The mobile application populates the list of available studies by making requests to the Study datastore. When a participant selects a study to join, the mobile application retrieves the study eligibility questionnaire from the Study datastore. In the case where the participant was invited using the Participant manager, the mobile application confirms the invitation is valid with the Participant datastore. Once the Participant datastore determines that the participant is eligible for the study, the mobile application retrieves the study’s consent form from the Study datastore. After completion, the mobile application sends the consent form to the Participant datastore, which writes the consent PDF to blob storage. The participant is then enrolled in the study and a record is created for them in both the Participant datastore and Response datastore.

Ongoing participation

The mobile application retrieves the list of study activities and the study schedule from the Study datastore. The mobile application posts updates to the Response datastore as participants start, pause, resume or complete study activities. The Response datastore writes this study activity data to its MySQL database. When the participant completes a study activity, the mobile application posts the results of that activity to the Response datastore, which writes that response data to Cloud Firestore.

If a participant sends a message with the mobile application’s contact form, that message is posted to the Participant datastore, which then sends an email to the configured destination. The Participant datastore can send participation reminders or other types of notifications to study participants through the mobile applications. When participants navigate to the dashboarding section of the mobile application, the mobile application will make a request to the Response datastore for the necessary study responses that are used to populate the configured dashboard.

GCP Managed Services

Brief: For the new release, Cloud HealthCareAPIs(FHIR, DID & Consent) are used for accessing and storing healthcare data in the Google Cloud Platform. Using Cloud Healthcare API the data collected is moved to BigQuery for scalable analytics.

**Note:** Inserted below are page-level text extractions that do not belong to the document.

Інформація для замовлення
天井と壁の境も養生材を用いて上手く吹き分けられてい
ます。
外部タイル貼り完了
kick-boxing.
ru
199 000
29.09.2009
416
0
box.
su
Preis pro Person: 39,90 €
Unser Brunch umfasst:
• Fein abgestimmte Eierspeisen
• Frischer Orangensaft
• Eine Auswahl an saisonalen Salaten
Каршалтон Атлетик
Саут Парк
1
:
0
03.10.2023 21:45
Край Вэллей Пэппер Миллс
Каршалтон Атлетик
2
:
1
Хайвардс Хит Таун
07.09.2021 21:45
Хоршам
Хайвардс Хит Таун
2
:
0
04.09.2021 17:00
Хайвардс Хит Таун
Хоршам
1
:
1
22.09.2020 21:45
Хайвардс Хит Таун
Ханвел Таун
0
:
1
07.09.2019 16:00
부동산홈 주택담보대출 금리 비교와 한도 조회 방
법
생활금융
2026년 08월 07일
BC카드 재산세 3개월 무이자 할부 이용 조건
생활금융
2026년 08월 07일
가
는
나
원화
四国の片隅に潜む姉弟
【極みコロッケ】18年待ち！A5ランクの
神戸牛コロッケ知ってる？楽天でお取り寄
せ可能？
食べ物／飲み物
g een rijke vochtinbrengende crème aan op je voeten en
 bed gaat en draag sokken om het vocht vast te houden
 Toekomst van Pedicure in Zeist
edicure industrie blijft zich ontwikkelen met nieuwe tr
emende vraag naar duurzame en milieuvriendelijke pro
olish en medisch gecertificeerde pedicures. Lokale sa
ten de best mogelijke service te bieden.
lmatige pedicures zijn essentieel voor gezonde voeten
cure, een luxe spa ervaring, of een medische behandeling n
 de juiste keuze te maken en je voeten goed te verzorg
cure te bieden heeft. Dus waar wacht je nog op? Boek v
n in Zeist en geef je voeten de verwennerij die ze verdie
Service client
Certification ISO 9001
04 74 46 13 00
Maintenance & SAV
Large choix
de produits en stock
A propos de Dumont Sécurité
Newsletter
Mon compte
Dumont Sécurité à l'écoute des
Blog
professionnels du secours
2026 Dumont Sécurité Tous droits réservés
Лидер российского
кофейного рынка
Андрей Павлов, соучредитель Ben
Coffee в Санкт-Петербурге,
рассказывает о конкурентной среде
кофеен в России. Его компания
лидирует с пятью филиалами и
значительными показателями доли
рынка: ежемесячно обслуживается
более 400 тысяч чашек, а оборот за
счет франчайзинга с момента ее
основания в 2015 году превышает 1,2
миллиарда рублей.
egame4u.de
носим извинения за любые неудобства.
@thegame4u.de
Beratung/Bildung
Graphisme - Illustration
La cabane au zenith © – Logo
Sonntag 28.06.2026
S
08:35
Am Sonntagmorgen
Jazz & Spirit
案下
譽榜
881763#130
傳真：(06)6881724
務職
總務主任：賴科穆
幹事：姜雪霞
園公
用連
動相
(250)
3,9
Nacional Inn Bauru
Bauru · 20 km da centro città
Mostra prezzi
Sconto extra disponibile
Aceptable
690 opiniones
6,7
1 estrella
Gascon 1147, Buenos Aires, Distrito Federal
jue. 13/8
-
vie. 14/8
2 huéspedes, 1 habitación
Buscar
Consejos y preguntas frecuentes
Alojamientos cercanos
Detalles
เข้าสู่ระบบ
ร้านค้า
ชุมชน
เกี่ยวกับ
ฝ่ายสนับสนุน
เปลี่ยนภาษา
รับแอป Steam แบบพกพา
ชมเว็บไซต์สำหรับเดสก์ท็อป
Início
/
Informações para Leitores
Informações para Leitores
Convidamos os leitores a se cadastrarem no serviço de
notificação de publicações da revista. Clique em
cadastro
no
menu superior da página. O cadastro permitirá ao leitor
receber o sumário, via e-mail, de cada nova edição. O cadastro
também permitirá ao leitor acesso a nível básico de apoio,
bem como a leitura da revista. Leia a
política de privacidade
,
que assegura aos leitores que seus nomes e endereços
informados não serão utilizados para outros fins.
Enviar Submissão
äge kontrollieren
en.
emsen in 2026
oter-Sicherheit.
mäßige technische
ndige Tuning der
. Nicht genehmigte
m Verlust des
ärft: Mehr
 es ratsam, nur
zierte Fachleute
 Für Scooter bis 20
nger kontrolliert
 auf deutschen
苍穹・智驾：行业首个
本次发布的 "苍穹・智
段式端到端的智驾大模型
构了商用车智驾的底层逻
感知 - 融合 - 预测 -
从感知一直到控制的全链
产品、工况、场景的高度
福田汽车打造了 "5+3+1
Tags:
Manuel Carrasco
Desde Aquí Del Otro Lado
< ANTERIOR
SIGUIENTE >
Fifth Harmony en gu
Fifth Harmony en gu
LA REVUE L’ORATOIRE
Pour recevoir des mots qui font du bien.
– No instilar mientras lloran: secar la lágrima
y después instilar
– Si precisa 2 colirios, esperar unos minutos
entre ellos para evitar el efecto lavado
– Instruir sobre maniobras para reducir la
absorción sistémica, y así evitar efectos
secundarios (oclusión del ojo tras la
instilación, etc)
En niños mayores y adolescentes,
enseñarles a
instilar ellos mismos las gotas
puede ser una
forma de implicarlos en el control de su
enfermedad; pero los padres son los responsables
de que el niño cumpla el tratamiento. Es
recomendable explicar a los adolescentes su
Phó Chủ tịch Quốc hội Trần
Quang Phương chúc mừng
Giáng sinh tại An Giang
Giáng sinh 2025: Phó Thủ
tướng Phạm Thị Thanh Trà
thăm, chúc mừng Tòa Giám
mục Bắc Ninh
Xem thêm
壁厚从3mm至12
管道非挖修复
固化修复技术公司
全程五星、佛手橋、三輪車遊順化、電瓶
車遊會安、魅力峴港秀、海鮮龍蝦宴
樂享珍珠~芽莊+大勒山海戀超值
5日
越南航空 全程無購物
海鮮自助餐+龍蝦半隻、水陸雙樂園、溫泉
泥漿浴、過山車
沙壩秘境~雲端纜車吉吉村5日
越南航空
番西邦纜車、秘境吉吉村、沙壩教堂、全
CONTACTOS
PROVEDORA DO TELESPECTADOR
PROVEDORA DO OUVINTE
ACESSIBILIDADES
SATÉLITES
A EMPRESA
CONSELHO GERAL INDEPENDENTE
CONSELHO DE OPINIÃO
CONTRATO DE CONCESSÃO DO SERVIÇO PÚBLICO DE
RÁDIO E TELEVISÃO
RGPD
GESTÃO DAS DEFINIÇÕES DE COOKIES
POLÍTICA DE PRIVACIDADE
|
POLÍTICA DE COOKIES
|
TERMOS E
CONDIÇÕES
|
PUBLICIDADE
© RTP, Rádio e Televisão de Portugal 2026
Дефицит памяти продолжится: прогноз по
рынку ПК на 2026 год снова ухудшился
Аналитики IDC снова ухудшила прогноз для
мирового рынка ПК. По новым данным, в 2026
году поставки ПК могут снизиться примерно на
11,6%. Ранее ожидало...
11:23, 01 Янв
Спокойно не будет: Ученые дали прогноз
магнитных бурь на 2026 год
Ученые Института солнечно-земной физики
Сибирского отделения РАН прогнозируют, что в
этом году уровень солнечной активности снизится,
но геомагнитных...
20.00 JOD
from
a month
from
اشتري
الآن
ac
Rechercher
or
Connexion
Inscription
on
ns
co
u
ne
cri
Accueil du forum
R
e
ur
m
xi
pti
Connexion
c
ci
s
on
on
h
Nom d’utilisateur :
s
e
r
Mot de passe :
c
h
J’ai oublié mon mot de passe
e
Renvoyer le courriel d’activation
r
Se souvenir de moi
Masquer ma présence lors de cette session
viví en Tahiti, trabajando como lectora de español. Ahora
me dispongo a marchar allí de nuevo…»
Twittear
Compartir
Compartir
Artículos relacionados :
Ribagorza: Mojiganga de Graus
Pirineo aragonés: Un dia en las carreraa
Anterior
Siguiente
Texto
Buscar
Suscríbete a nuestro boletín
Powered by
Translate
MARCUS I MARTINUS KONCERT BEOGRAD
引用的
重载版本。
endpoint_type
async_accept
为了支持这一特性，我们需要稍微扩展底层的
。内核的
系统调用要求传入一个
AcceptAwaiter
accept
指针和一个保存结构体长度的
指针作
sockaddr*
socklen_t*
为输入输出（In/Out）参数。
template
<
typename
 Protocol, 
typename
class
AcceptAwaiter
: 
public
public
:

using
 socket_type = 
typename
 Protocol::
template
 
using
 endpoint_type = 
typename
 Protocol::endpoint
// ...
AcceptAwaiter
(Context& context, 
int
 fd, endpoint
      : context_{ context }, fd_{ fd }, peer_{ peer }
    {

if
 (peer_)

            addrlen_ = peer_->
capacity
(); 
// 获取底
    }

i)FHIR(Fast Healthcare Interoperability Resources) API is used for storing study response data for the FDA MyStudies Platform. FHIR API helps transform data from Platform JSON format into FHIR format. Release R4 version of FHIR is used for this release. The data stored in FHIR datastores is moved to BigQuery and this makes data available for data analytics.

ii)DID (Data de-identification) API is used to de-identify protected health information (PHI) from the response data. For the current requirement, the DID API de-identifies the sensitive PHI data in FHIR resources. De-identification doesn't impact the original dataset, FHIR store, or the original data. The data is stored in a separate dataset.

iii) The Consent Management API is used to store the consent received from users, to keep track of what data is permitted for each use case, and to direct the application to utilize data only as consented to by the user. The consent data is stored in the cloud by creating a data set for each study. The FDA MyStudies platform also uses the Consent APIs to fetch the end user’s consent. The consent information is captured and sent back to the consent artifacts on mobile.

iv) BigQuery: GCP’s serverless, highly scalable cloud data warehouse is used for ingesting the data collected using GCP HealthCare APIs(FHIR, DID & Consent) and data from the cloud object storage. The data stored in BigQuery is used for analytics

Deployment and operation

Detailed deployment instructions can be found in the deployment guide and in each of the directory READMEs.